Description of the task. Work out how many lines in the data below contain the string "worn", and reply with that figure alone.

Data supplied.
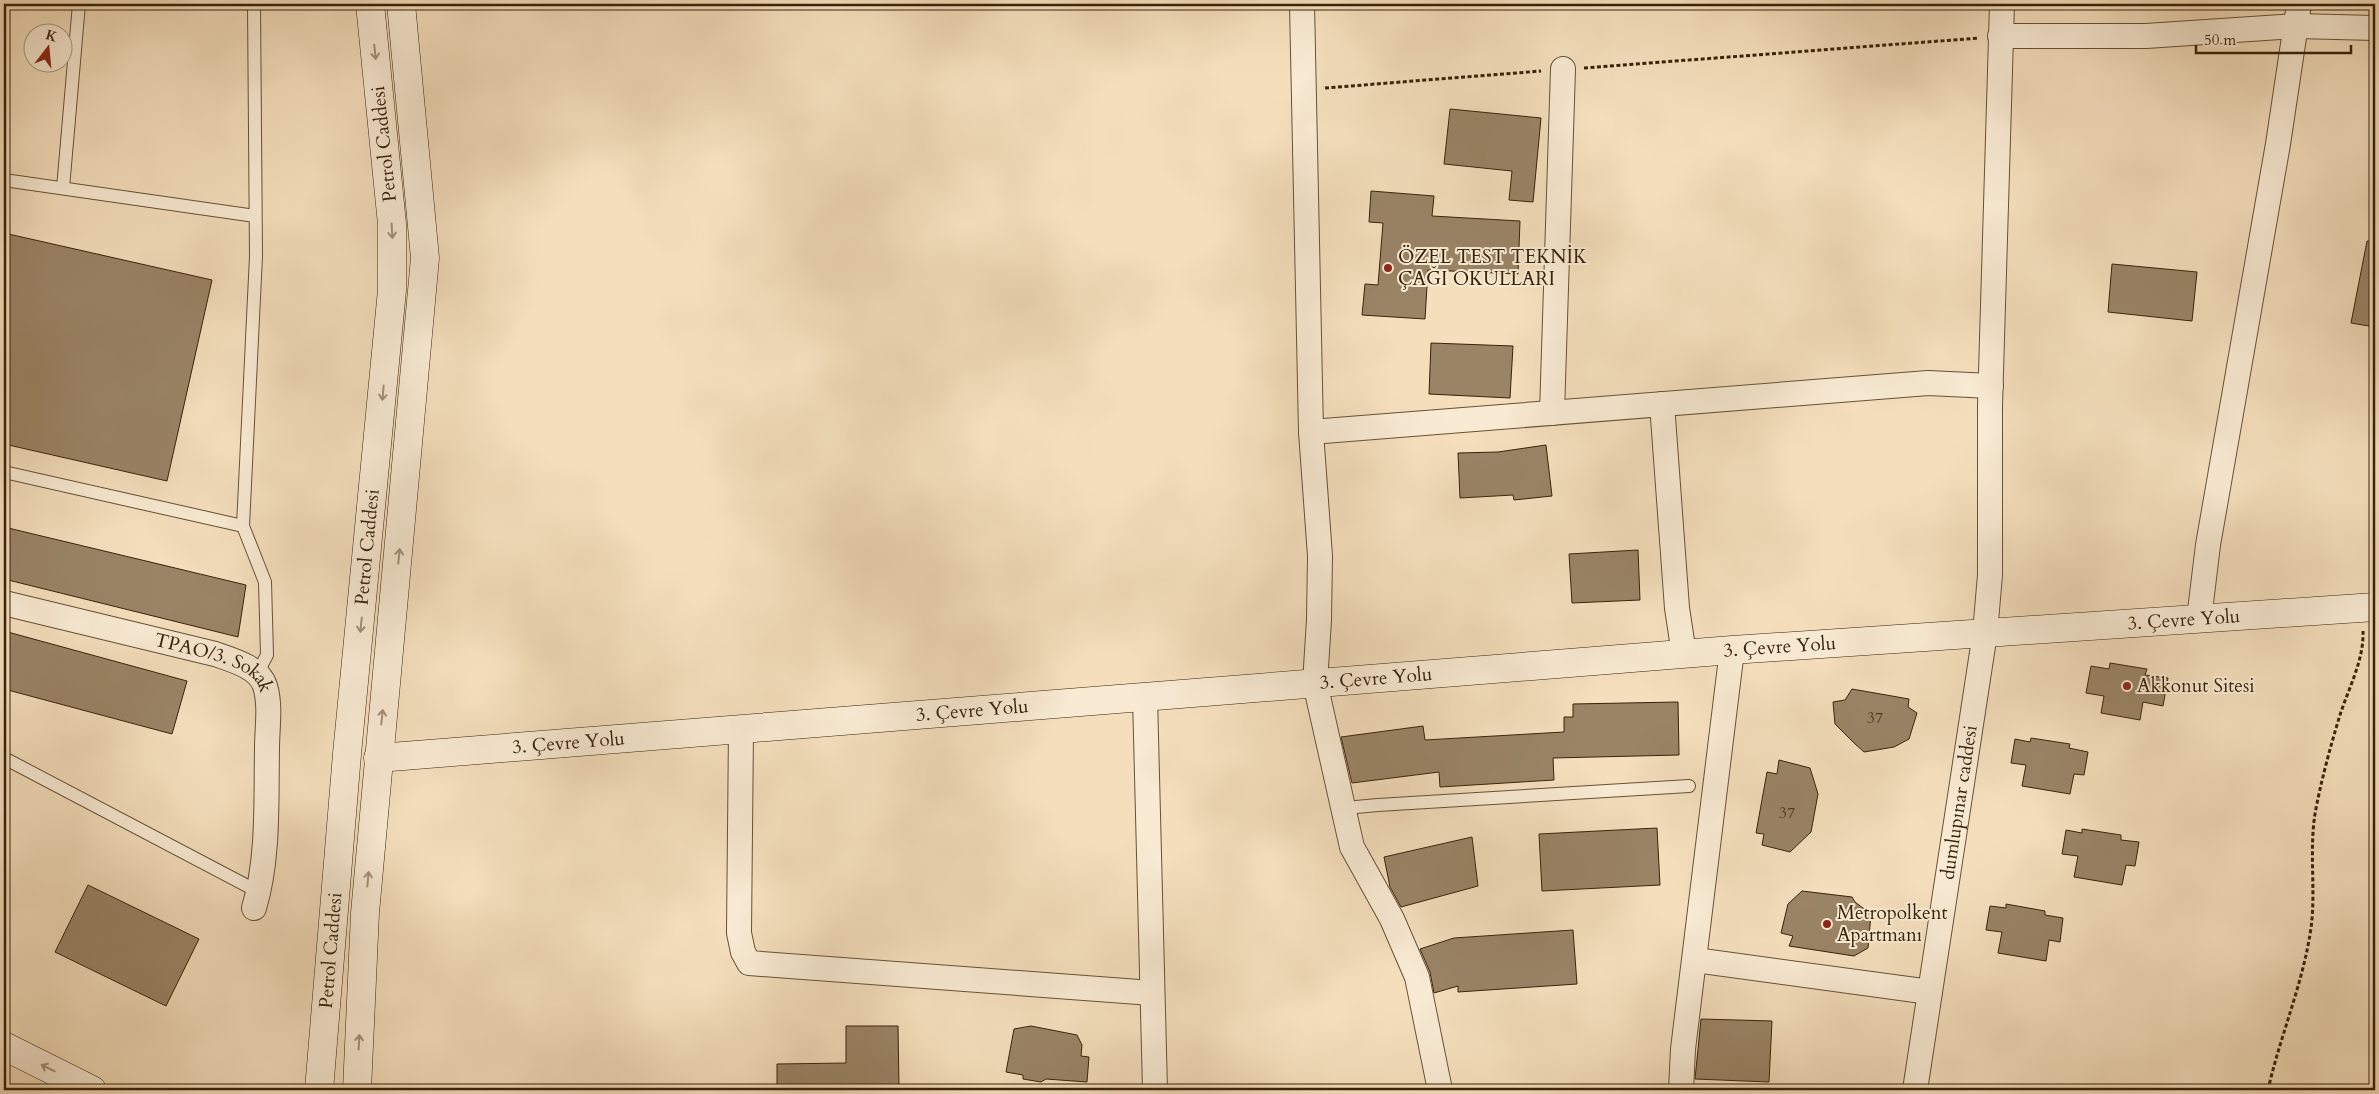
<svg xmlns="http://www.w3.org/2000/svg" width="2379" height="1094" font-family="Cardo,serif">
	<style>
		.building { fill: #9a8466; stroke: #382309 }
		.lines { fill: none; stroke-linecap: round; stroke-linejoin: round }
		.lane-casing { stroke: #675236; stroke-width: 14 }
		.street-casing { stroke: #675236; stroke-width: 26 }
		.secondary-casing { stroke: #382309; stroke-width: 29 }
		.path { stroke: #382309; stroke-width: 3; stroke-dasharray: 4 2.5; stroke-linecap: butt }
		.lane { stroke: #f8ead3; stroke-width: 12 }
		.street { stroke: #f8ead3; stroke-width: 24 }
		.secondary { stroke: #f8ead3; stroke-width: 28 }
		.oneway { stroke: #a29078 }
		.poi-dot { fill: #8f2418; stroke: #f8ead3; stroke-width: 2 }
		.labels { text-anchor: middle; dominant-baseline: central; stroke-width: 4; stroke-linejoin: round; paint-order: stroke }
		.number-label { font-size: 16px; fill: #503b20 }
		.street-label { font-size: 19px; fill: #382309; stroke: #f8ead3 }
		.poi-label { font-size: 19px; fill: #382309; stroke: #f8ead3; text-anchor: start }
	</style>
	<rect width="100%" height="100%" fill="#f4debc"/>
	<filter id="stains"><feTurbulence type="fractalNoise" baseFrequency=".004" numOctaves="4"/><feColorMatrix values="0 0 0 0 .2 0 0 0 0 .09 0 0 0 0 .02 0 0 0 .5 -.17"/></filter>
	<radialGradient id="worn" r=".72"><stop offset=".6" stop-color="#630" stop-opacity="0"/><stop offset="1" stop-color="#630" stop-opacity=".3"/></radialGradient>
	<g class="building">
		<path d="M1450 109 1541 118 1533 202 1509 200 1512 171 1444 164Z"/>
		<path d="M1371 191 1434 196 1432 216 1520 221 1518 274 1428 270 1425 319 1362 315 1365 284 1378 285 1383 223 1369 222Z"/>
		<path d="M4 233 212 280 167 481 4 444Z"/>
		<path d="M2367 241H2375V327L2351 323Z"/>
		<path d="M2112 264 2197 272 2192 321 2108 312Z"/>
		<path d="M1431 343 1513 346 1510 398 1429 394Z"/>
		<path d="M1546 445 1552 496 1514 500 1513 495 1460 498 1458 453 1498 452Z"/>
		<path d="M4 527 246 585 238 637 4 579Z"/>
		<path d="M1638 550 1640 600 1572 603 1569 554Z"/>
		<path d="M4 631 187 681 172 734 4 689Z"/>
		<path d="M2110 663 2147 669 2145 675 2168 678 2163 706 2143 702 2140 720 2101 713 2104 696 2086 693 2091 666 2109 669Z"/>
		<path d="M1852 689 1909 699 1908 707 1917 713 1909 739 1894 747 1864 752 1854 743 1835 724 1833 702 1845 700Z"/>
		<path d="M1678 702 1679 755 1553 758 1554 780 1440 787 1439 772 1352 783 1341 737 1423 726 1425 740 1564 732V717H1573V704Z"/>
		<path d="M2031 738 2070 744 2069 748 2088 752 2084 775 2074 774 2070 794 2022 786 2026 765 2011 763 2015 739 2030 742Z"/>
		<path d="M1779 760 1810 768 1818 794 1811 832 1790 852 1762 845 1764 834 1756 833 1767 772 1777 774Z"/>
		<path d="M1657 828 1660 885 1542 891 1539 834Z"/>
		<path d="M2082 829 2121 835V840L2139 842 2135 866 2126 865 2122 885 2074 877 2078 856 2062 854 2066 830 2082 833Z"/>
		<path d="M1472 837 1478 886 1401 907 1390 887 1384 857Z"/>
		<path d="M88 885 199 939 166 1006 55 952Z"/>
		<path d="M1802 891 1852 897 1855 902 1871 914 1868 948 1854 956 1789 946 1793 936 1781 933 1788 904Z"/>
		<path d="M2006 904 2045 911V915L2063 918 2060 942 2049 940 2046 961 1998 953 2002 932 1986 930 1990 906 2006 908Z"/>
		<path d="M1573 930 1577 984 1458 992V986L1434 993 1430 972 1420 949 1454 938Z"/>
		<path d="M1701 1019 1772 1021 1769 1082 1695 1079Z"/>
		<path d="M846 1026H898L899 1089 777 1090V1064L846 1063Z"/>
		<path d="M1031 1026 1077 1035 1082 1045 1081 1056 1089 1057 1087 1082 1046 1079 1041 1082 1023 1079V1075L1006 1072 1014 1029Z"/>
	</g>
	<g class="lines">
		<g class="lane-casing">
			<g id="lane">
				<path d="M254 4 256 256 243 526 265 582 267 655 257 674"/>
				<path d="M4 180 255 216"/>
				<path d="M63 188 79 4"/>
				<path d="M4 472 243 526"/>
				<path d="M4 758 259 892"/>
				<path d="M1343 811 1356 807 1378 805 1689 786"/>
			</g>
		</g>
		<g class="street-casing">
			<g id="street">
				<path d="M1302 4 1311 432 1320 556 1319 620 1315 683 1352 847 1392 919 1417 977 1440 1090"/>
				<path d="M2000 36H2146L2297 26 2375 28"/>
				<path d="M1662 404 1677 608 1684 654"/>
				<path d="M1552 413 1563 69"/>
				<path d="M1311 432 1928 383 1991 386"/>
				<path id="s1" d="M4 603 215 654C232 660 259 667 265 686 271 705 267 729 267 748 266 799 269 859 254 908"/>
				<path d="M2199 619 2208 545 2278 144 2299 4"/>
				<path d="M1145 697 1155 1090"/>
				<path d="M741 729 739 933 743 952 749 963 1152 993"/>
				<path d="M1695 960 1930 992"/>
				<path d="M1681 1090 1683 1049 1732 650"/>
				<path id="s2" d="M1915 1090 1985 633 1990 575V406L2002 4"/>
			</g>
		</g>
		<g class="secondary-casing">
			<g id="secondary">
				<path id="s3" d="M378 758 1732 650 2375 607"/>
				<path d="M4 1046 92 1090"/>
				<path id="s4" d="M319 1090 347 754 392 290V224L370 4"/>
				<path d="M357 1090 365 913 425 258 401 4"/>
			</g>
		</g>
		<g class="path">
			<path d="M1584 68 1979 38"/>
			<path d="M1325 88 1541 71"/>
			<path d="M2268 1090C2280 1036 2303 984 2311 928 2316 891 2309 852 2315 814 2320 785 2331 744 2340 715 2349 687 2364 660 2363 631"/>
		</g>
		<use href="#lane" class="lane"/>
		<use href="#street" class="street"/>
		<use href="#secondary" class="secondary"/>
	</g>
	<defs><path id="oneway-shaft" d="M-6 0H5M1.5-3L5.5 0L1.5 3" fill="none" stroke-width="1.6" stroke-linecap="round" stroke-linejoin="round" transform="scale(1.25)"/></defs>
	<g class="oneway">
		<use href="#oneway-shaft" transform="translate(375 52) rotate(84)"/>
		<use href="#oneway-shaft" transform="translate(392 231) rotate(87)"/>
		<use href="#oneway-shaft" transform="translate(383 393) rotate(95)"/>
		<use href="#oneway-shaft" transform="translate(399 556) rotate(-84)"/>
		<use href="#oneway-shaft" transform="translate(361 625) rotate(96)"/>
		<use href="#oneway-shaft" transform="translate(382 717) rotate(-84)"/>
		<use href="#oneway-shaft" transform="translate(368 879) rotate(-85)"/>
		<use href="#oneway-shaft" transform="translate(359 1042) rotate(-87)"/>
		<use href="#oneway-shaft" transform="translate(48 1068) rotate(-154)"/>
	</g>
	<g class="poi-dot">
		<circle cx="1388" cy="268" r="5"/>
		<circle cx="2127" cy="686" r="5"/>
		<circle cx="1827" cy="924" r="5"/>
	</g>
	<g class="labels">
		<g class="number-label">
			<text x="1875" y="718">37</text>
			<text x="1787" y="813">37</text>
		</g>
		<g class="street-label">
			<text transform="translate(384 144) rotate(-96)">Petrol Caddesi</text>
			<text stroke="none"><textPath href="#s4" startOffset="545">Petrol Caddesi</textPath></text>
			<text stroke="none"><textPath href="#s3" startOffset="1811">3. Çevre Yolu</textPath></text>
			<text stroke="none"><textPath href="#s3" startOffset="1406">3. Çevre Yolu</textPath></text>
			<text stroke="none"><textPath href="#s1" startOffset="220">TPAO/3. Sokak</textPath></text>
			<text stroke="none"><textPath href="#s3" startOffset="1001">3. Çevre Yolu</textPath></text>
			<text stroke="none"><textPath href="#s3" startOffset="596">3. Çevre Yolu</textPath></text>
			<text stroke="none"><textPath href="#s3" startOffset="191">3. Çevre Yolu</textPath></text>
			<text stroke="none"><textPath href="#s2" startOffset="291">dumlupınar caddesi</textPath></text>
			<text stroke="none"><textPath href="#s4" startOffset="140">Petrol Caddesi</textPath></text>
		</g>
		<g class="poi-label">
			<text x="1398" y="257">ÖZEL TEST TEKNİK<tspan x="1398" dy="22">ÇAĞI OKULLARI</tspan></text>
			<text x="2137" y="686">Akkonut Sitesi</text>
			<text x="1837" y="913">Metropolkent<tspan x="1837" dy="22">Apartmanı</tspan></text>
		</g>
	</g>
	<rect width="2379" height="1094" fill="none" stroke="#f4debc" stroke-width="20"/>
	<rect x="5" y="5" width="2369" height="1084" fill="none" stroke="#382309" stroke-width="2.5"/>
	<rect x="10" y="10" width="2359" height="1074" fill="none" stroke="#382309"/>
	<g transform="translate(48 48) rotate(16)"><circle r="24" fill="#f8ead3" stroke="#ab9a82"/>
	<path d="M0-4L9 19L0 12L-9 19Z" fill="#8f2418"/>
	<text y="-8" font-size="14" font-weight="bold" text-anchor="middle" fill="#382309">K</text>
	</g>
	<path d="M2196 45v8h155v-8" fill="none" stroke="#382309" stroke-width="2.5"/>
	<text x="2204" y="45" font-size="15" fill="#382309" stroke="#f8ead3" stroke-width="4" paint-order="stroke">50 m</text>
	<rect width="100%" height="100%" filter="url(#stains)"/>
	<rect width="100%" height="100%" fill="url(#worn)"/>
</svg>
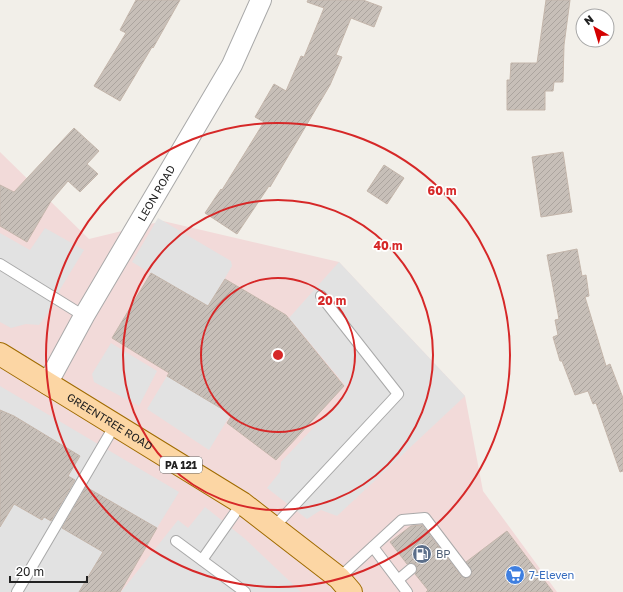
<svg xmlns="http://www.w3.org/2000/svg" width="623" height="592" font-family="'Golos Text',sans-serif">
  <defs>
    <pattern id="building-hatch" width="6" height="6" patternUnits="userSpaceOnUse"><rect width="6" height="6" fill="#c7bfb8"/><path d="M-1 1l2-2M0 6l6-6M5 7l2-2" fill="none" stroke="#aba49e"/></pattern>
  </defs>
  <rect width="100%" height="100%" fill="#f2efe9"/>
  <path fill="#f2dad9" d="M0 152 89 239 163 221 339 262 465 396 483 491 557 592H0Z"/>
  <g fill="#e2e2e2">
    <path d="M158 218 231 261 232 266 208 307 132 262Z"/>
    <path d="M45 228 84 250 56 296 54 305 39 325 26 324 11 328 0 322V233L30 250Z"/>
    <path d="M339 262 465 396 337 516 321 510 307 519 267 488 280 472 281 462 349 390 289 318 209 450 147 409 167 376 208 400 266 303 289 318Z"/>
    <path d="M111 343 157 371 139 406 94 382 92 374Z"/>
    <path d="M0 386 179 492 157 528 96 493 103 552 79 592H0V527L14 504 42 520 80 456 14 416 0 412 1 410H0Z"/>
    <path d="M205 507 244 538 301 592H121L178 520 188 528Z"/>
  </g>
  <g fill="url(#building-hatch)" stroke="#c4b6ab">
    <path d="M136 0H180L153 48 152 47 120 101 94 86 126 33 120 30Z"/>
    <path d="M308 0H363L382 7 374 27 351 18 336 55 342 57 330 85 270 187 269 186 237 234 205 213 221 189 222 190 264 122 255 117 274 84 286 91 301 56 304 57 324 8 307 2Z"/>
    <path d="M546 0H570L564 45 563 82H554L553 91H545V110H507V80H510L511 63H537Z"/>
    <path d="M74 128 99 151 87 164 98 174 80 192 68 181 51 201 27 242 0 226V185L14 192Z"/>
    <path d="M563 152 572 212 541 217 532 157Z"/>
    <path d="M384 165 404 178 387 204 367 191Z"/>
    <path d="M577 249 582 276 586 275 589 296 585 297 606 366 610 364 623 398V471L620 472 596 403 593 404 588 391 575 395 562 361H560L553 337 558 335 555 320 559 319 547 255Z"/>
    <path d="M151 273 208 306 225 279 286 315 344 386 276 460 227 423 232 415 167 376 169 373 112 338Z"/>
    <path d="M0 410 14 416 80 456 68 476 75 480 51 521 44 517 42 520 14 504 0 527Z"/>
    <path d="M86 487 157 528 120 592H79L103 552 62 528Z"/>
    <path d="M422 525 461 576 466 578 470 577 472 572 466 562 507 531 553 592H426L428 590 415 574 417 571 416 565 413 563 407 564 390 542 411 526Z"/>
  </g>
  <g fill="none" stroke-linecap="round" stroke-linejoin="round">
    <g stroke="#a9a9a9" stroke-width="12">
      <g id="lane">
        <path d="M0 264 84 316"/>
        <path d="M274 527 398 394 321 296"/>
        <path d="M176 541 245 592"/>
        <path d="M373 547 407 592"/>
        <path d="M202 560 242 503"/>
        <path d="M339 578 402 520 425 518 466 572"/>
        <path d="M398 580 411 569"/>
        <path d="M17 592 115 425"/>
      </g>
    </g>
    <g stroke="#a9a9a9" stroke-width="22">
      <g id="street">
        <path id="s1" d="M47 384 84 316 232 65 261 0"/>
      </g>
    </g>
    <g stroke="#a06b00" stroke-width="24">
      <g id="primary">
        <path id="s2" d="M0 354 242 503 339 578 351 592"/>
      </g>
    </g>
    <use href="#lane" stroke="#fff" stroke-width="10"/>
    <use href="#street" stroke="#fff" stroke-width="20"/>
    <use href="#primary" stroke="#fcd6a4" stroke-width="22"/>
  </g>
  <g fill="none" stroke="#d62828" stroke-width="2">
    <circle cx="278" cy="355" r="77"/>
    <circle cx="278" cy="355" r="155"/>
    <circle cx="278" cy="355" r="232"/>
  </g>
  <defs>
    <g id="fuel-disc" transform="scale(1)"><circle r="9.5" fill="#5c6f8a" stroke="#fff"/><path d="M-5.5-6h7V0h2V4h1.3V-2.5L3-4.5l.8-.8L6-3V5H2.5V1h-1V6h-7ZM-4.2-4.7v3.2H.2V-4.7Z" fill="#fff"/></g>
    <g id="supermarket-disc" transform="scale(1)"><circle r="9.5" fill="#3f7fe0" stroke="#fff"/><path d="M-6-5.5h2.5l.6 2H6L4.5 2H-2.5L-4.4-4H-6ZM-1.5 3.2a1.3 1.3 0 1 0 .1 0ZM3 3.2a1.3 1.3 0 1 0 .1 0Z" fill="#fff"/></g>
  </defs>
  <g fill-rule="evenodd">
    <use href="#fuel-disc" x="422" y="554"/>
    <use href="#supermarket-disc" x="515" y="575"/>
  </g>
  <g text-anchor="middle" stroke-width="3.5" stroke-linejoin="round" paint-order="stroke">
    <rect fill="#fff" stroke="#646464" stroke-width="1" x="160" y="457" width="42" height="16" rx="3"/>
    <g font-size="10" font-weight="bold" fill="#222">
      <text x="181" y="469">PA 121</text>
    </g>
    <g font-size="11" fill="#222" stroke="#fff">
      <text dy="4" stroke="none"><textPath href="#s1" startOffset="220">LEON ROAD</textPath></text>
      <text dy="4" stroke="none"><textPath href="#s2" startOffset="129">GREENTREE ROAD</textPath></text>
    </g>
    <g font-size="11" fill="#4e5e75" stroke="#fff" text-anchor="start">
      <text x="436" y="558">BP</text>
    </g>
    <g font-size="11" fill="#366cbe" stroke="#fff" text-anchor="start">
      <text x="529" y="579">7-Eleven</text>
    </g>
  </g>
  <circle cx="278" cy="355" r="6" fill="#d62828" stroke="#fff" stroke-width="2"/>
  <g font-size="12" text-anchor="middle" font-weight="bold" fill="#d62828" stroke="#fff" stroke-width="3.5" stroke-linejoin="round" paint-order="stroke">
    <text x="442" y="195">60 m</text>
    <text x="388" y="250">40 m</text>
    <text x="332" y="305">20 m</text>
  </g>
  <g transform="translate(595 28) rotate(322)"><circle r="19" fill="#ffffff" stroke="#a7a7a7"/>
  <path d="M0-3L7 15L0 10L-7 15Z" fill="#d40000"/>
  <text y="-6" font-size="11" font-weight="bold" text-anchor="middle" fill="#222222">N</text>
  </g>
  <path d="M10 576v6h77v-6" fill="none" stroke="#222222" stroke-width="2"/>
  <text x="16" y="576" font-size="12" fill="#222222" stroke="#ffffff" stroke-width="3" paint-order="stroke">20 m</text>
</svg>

Result for this exercise. 2